→ **Extrait**
----
Sous la rassurante univocité du terme « narration », se dessine une incroyable diversité de techniques, selon le romancier qui en fait usage. Il convient de distinguer entre une activité que nous qualifierons de « récitant », où l'écriture théâtrale représente des activités narratives appartenant à la conversation quotidienne, et une activité « proprement » narrative, marquée par une plus grande autonomie, produisant un énoncé pourvu de caractéristiques renvoyant à des écritures romanesques identifiables et connues de Beckett. Au fil des pièces, seront alors discernables trois narrations romanesques. L'une « canonique », ou se présentant comme telle, où l'énoncé alterne entre histoire et discours mais avec une dominante histoire. L'autre, où la distinction entre histoire et discours est d'autant plus malaisée à délimiter qu'elle se construit selon un double paradigme romanesque, proustien et beckettien. Enfin, la dernière narration, souterraine, ne se construit pas contre le dialogue, mais par lui. Cette interpénétration marquée du mode dramatique et du mode narratif aboutit alors à une remise en cause du premier et met en jeu le statut de l'énonciateur des didascalies [14].
----
→ **Données enregistrées**
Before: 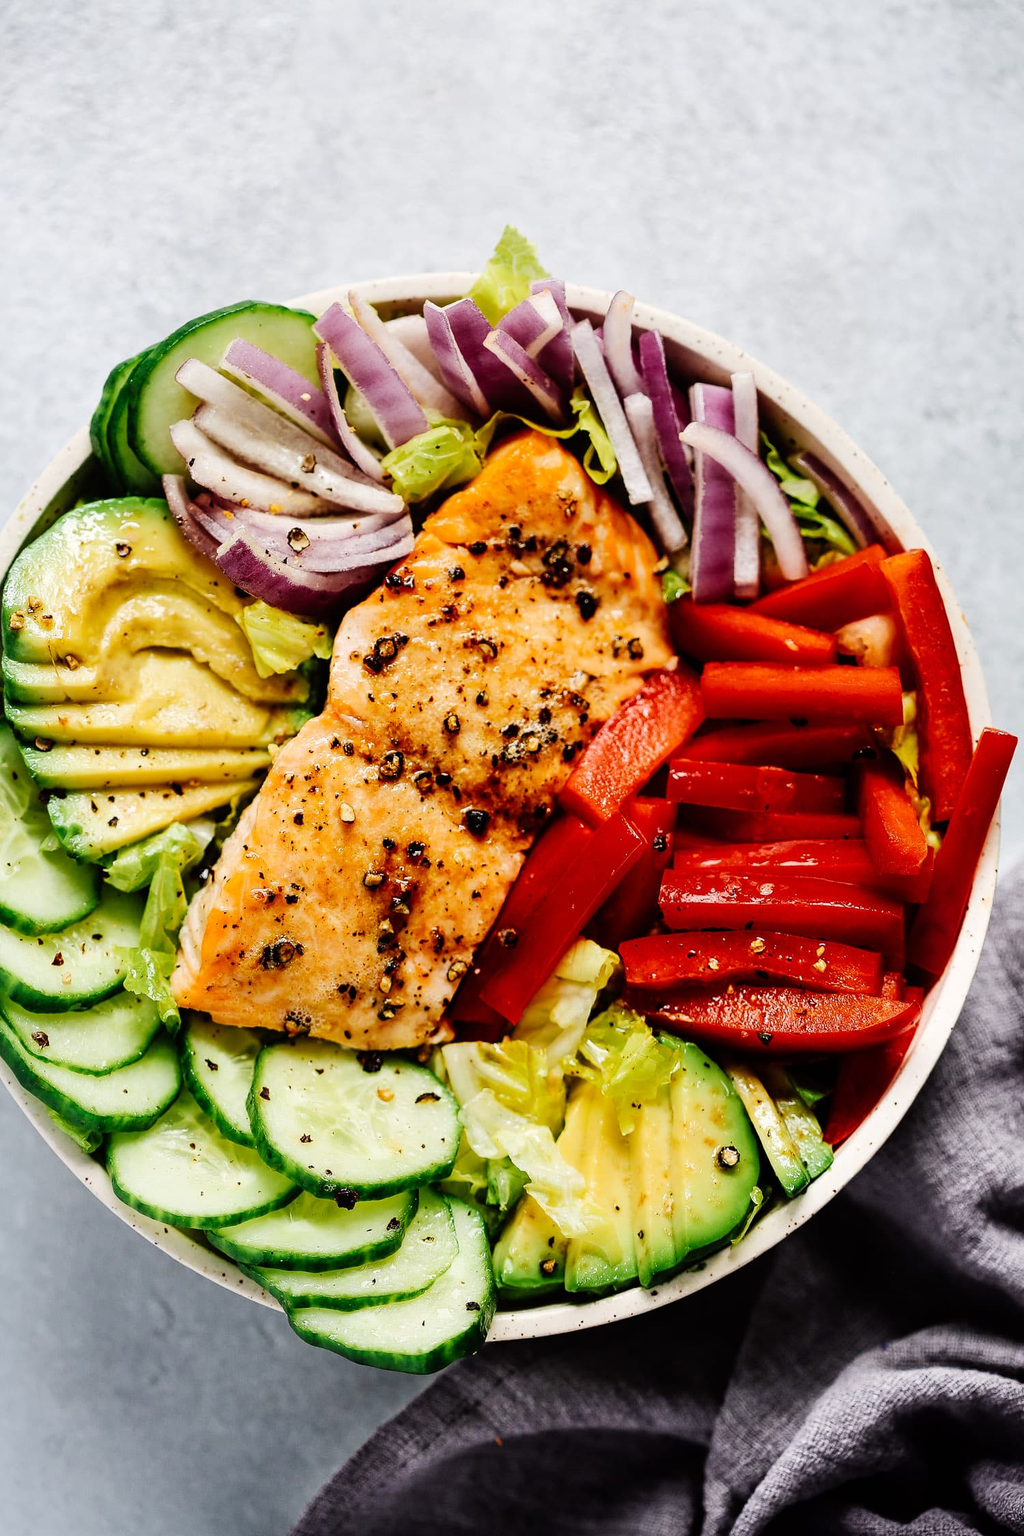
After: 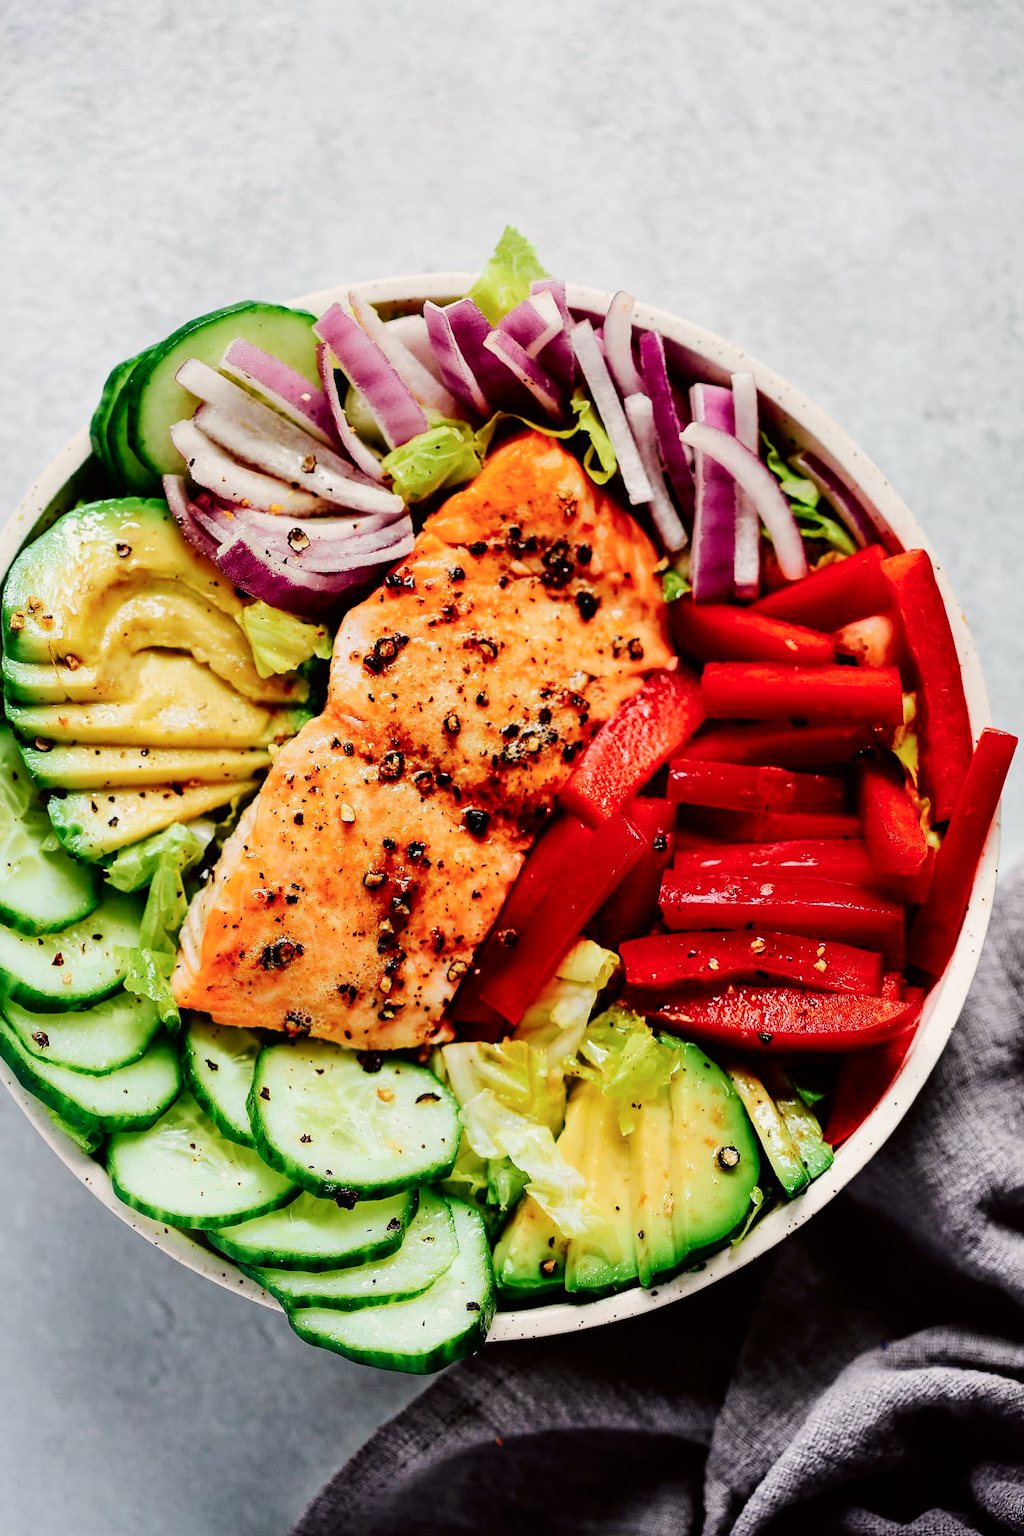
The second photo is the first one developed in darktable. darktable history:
tone curve: curves: ch0 [(0, 0) (0.068, 0.031) (0.183, 0.13) (0.341, 0.319) (0.547, 0.545) (0.828, 0.817) (1, 0.968)]; ch1 [(0, 0) (0.23, 0.166) (0.34, 0.308) (0.371, 0.337) (0.429, 0.408) (0.477, 0.466) (0.499, 0.5) (0.529, 0.528) (0.559, 0.578) (0.743, 0.798) (1, 1)]; ch2 [(0, 0) (0.431, 0.419) (0.495, 0.502) (0.524, 0.525) (0.568, 0.543) (0.6, 0.597) (0.634, 0.644) (0.728, 0.722) (1, 1)], color space Lab, independent channels, preserve colors none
----
→ **Consigne**
Dans l'extrait sur la narration chez Beckett, pour quelle raison la distinction entre histoire et discours est-elle particulièrement malaisée à délimiter dans la deuxième narration romanesque ? Répondez en une à trois phrases.

→ **Réponse**
Cette distinction est difficile à délimiter parce qu'elle se construit selon un double paradigme romanesque, à la fois proustien et beckettien.